Dia nublado: roberto feliciano
- cafe & outras palavras
- 18 de nov. de 2019
- 1 min de leitura

Amaram-se daquela vez não como se fosse a última, mas justamente por terem certeza que era a última. Duas criaturas cheias de dificuldades para imprimir sofreguidão ao encontro de seus corpos, esforçando-se em demasia ao menos nesse rito de despedida. Sabiam que o trem partiria em menos de oito horas.

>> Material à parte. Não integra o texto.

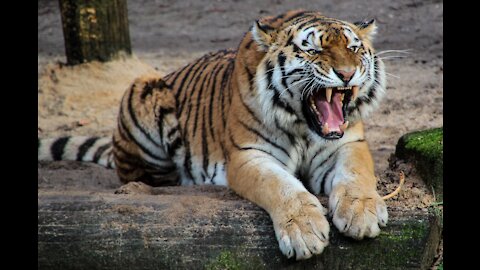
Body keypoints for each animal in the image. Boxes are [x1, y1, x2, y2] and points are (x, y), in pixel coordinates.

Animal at [39, 9, 388, 260]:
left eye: (353, 48)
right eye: (313, 50)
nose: (347, 74)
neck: (303, 126)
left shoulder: (348, 144)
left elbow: (356, 174)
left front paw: (362, 213)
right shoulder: (249, 155)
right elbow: (281, 187)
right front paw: (304, 231)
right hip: (142, 88)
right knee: (141, 177)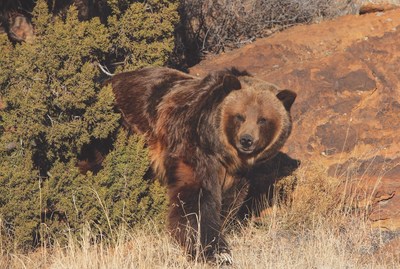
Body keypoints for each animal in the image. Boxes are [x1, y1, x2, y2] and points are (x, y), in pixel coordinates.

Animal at [110, 66, 296, 262]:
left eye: (262, 119)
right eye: (240, 116)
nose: (246, 140)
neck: (223, 152)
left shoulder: (237, 174)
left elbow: (231, 201)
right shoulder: (193, 148)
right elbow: (197, 201)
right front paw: (215, 250)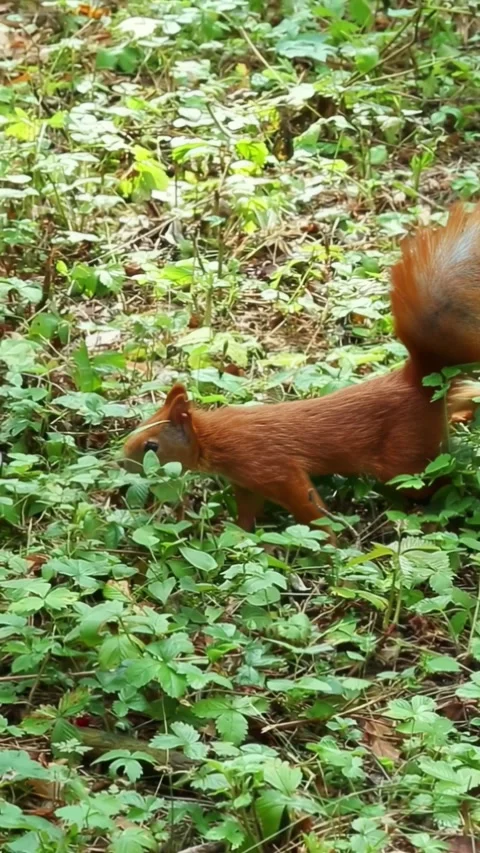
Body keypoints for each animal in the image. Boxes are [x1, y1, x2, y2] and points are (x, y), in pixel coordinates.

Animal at [123, 204, 480, 539]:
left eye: (152, 446)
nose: (121, 461)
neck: (215, 436)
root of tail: (421, 382)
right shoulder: (246, 483)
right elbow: (247, 513)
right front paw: (236, 532)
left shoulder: (269, 466)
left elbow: (306, 505)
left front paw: (330, 543)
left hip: (405, 459)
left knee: (437, 480)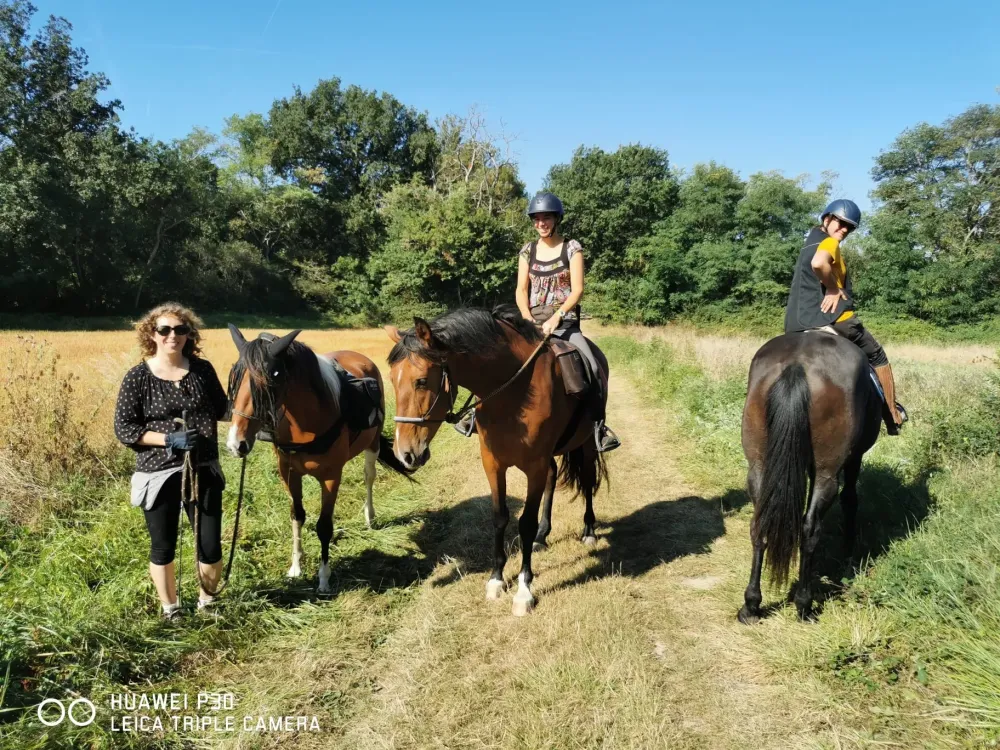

Rezaram cada um a seus deuses e mergulharam em não tão lindas ou calmas águas de desejo e fúria apaixonada. Roupas arrancadas, suor ofegante, beijos esfomeados. Deitaram-se um sobre o outro sem se importarem com mais nada no mundo ou com a ordem natural das coisas.
Não. Não se amaram porque isso é coisa de novela das seis. Se consumiram, se usaram, se potencializaram. Cada um sabendo onde tocar, o que não falar e até mesmo quando gritar. Duas almas inocentes prestes a serem expulsas do paraíso. E com as malas prontas.
Súplicas, murmúrios e arroubos de brutalidade. Ora de um, ora de outro. Havia um tácito acordo de não se submeterem na mesma medida em que não poderiam exigir submissão alguma. Não haveria vencedores e ao mesmo tempo não tinha como nenhum dos dois sair derrotado daquele jogo.
E quando bateu aquela hora, aquela maldita hora, não sorriam. Nenhum maldito passarinho cantava e nem o sol entrava pela janela. Nublou-se o dia, a semana, o mês. O primeiro trem fez estremecer a casinha pequena. Despediram-se no segundo, sem festa, juras de amor ou promessas de retorno.
Pouco, possivelmente quase nada, podia ser feito.